### [Goal of the exercise]
When you have read the listing, copy all of it without any change.

┌─ Dataset

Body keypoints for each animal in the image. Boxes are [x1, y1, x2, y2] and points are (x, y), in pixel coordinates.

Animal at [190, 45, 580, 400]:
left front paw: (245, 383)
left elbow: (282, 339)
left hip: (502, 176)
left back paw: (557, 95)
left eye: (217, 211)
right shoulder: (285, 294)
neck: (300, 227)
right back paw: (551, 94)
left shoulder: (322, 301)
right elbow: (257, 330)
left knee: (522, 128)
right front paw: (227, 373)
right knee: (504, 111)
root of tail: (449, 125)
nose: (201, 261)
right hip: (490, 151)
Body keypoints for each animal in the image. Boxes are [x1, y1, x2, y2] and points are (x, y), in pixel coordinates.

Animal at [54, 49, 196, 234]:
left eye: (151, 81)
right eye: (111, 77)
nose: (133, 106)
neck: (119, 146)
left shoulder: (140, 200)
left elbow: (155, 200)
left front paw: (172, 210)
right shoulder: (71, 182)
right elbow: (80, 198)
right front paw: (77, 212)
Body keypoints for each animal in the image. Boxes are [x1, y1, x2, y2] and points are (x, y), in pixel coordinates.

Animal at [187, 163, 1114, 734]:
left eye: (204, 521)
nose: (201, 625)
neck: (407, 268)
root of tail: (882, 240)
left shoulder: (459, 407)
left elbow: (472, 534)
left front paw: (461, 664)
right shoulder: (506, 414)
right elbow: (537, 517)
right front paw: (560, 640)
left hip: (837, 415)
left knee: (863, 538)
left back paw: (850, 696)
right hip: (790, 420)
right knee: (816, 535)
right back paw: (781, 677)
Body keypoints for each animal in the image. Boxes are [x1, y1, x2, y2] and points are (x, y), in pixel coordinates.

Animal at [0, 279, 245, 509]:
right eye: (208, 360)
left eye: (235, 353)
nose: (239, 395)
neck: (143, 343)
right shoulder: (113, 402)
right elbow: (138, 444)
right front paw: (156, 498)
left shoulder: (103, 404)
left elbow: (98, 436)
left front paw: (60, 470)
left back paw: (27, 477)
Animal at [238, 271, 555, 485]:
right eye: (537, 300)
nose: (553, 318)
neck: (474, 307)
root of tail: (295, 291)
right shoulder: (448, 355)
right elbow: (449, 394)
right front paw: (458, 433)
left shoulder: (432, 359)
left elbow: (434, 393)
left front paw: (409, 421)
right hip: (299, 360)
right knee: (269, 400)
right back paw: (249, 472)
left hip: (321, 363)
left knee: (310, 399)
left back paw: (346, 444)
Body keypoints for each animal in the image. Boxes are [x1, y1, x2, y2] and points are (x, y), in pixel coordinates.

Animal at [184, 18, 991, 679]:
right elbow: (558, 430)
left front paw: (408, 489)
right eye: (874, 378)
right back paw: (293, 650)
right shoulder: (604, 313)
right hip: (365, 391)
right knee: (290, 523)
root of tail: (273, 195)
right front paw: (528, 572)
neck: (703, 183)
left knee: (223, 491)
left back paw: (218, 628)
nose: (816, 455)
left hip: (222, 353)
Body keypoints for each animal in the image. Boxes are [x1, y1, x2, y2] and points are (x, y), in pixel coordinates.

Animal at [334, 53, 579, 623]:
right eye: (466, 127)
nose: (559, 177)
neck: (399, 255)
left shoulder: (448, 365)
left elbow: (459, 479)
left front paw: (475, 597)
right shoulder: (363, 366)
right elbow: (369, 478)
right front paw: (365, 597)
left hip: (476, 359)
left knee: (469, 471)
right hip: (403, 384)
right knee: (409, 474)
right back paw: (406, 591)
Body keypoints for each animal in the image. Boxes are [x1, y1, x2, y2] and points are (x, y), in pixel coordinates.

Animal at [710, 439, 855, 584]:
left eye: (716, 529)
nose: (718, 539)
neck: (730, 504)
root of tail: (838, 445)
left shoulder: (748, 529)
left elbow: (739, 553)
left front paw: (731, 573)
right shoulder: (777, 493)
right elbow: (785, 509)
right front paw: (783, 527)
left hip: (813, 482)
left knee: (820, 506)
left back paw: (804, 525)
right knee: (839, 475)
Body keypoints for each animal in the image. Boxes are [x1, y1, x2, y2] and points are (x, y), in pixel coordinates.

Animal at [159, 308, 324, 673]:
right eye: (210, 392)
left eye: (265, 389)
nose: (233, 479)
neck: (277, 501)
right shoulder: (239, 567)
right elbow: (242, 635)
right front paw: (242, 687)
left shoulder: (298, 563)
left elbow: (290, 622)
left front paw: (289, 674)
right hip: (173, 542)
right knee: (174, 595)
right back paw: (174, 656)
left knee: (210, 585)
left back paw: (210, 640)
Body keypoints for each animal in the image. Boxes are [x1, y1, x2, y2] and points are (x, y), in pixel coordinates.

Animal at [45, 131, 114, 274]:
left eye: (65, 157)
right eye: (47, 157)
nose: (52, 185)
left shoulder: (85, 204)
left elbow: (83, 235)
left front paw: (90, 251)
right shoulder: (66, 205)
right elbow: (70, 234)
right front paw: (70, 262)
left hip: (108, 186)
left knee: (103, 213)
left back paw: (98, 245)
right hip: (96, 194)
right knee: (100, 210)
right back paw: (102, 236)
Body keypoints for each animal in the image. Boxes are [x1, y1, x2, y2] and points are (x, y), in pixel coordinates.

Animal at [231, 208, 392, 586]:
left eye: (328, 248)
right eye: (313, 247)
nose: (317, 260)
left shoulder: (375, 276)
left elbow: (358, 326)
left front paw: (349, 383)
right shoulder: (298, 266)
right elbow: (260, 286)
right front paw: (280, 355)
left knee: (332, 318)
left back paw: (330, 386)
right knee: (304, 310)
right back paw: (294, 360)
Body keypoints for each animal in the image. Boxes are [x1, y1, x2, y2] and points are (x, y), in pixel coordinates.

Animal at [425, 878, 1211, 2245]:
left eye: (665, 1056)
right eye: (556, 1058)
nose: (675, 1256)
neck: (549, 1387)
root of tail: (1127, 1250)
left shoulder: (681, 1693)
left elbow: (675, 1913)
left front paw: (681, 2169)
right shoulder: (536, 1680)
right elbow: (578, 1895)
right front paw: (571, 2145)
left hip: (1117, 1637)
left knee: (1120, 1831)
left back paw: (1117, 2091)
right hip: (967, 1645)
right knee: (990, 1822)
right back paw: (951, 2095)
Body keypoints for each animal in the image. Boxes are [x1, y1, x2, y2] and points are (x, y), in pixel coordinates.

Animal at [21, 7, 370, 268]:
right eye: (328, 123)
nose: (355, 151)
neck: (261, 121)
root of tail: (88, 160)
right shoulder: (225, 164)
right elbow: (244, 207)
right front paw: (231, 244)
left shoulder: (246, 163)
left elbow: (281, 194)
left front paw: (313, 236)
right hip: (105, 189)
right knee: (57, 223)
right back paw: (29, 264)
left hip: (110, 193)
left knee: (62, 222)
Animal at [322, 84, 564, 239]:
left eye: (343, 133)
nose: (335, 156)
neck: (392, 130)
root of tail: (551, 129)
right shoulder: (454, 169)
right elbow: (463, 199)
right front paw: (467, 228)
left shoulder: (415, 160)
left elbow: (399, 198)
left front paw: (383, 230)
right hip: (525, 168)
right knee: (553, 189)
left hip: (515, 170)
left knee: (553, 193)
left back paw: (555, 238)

└─

### [Answer]
Body keypoints for each animal in the image. Boxes are [x1, y1, x2, y2] and points are (x, y), in pixel coordinates.

Animal at [190, 45, 580, 400]:
left front paw: (245, 383)
left elbow: (282, 339)
left hip: (502, 176)
left back paw: (557, 95)
left eye: (217, 211)
right shoulder: (285, 294)
neck: (300, 227)
right back paw: (551, 94)
left shoulder: (322, 301)
right elbow: (257, 330)
left knee: (522, 128)
right front paw: (227, 373)
right knee: (504, 111)
root of tail: (449, 125)
nose: (201, 261)
right hip: (490, 151)
Body keypoints for each animal in the image. Boxes are [x1, y1, x2, y2] and points are (x, y), in pixel coordinates.

Animal at [54, 49, 196, 234]:
left eye: (151, 81)
right eye: (111, 77)
nose: (133, 106)
neck: (119, 146)
left shoulder: (140, 200)
left elbow: (155, 200)
left front paw: (172, 210)
right shoulder: (71, 182)
right elbow: (80, 198)
right front paw: (77, 212)
Body keypoints for each animal in the image. Boxes are [x1, y1, x2, y2] and points are (x, y), in pixel coordinates.

Animal at [187, 163, 1114, 734]:
left eye: (204, 521)
nose: (201, 625)
neck: (407, 268)
root of tail: (882, 240)
left shoulder: (459, 407)
left elbow: (472, 534)
left front paw: (461, 664)
right shoulder: (506, 414)
right elbow: (537, 517)
right front paw: (560, 640)
left hip: (837, 415)
left knee: (863, 538)
left back paw: (850, 696)
right hip: (790, 420)
right knee: (816, 535)
right back paw: (781, 677)
Body keypoints for each animal in the image. Boxes are [x1, y1, x2, y2] and points are (x, y), in pixel coordinates.

Animal at [0, 279, 245, 509]:
right eye: (208, 360)
left eye: (235, 353)
nose: (239, 395)
neck: (143, 343)
right shoulder: (113, 402)
right elbow: (138, 444)
right front paw: (156, 498)
left shoulder: (103, 404)
left elbow: (98, 436)
left front paw: (60, 470)
left back paw: (27, 477)
Animal at [238, 271, 555, 485]:
right eye: (537, 300)
nose: (553, 318)
neck: (474, 307)
root of tail: (295, 291)
right shoulder: (448, 355)
right elbow: (449, 394)
right front paw: (458, 433)
left shoulder: (432, 359)
left elbow: (434, 393)
left front paw: (409, 421)
right hip: (299, 360)
right knee: (269, 400)
right back paw: (249, 472)
left hip: (321, 363)
left knee: (310, 399)
left back paw: (346, 444)
Body keypoints for each animal in the image. Boxes are [x1, y1, x2, y2] and points are (x, y), in pixel coordinates.

Animal at [184, 18, 991, 679]:
right elbow: (558, 430)
left front paw: (408, 489)
right eye: (874, 378)
right back paw: (293, 650)
right shoulder: (604, 313)
right hip: (365, 391)
right knee: (290, 523)
root of tail: (273, 195)
right front paw: (528, 572)
neck: (703, 183)
left knee: (223, 491)
left back paw: (218, 628)
nose: (816, 455)
left hip: (222, 353)
Body keypoints for each animal in the image. Boxes are [x1, y1, x2, y2] and points are (x, y), in pixel coordinates.

Animal at [334, 53, 579, 623]:
right eye: (466, 127)
nose: (559, 177)
neck: (399, 255)
left shoulder: (448, 365)
left elbow: (459, 479)
left front paw: (475, 597)
right shoulder: (363, 366)
right elbow: (369, 478)
right front paw: (365, 597)
left hip: (476, 359)
left knee: (469, 471)
right hip: (403, 384)
right knee: (409, 474)
right back paw: (406, 591)
Body keypoints for each animal in the image. Boxes are [x1, y1, x2, y2] and points are (x, y), in pixel coordinates.

Animal at [710, 439, 855, 584]:
left eye: (716, 529)
nose: (718, 539)
neck: (730, 504)
root of tail: (838, 445)
left shoulder: (748, 529)
left elbow: (739, 553)
left front paw: (731, 573)
right shoulder: (777, 493)
right elbow: (785, 509)
right front paw: (783, 527)
left hip: (813, 482)
left knee: (820, 506)
left back paw: (804, 525)
right knee: (839, 475)
Body keypoints for each animal in the image. Boxes are [x1, y1, x2, y2] and points are (x, y), in pixel coordinates.

Animal at [159, 308, 324, 673]:
right eye: (210, 392)
left eye: (265, 389)
nose: (233, 479)
neck: (277, 501)
right shoulder: (239, 567)
right elbow: (242, 635)
right front paw: (242, 687)
left shoulder: (298, 563)
left elbow: (290, 622)
left front paw: (289, 674)
right hip: (173, 542)
right knee: (174, 595)
right back paw: (174, 656)
left knee: (210, 585)
left back paw: (210, 640)
Body keypoints for each animal in the image. Boxes are [x1, y1, x2, y2] and points are (x, y), in pixel coordinates.

Animal at [45, 131, 114, 274]:
left eye: (65, 157)
right eye: (47, 157)
nose: (52, 185)
left shoulder: (85, 204)
left elbow: (83, 235)
left front paw: (90, 251)
right shoulder: (66, 205)
right elbow: (70, 234)
right front paw: (70, 262)
left hip: (108, 186)
left knee: (103, 213)
left back paw: (98, 245)
right hip: (96, 194)
right knee: (100, 210)
right back paw: (102, 236)
Body keypoints for each animal in the image. Boxes are [x1, y1, x2, y2] and points are (x, y), in pixel coordinates.

Animal at [231, 208, 392, 586]:
left eye: (328, 248)
right eye: (313, 247)
nose: (317, 260)
left shoulder: (375, 276)
left elbow: (358, 326)
left front paw: (349, 383)
right shoulder: (298, 266)
right elbow: (260, 286)
right front paw: (280, 355)
left knee: (332, 318)
left back paw: (330, 386)
right knee: (304, 310)
right back paw: (294, 360)
Body keypoints for each animal in the image. Boxes are [x1, y1, x2, y2] and points are (x, y), in pixel coordinates.

Animal at [425, 878, 1211, 2245]:
left eye: (665, 1056)
right eye: (556, 1058)
nose: (675, 1256)
neck: (549, 1387)
root of tail: (1127, 1250)
left shoulder: (681, 1693)
left elbow: (675, 1913)
left front paw: (681, 2169)
right shoulder: (536, 1680)
right elbow: (578, 1895)
right front paw: (571, 2145)
left hip: (1117, 1637)
left knee: (1120, 1831)
left back paw: (1117, 2091)
right hip: (967, 1645)
right knee: (990, 1822)
right back paw: (951, 2095)
Body keypoints for each animal in the image. Boxes are [x1, y1, x2, y2] and points are (x, y), in pixel coordinates.

Animal at [21, 7, 370, 268]:
right eye: (328, 123)
nose: (355, 151)
neck: (261, 121)
root of tail: (88, 160)
right shoulder: (225, 164)
right elbow: (244, 207)
right front paw: (231, 244)
left shoulder: (246, 163)
left elbow: (281, 194)
left front paw: (313, 236)
right hip: (105, 189)
right knee: (57, 223)
right back paw: (29, 264)
left hip: (110, 193)
left knee: (62, 222)
Animal at [322, 84, 564, 239]:
left eye: (343, 133)
nose: (335, 156)
neck: (392, 130)
root of tail: (551, 129)
right shoulder: (454, 169)
right elbow: (463, 199)
right front paw: (467, 228)
left shoulder: (415, 160)
left elbow: (399, 198)
left front paw: (383, 230)
right hip: (525, 168)
right knee: (553, 189)
left hip: (515, 170)
left knee: (553, 193)
left back paw: (555, 238)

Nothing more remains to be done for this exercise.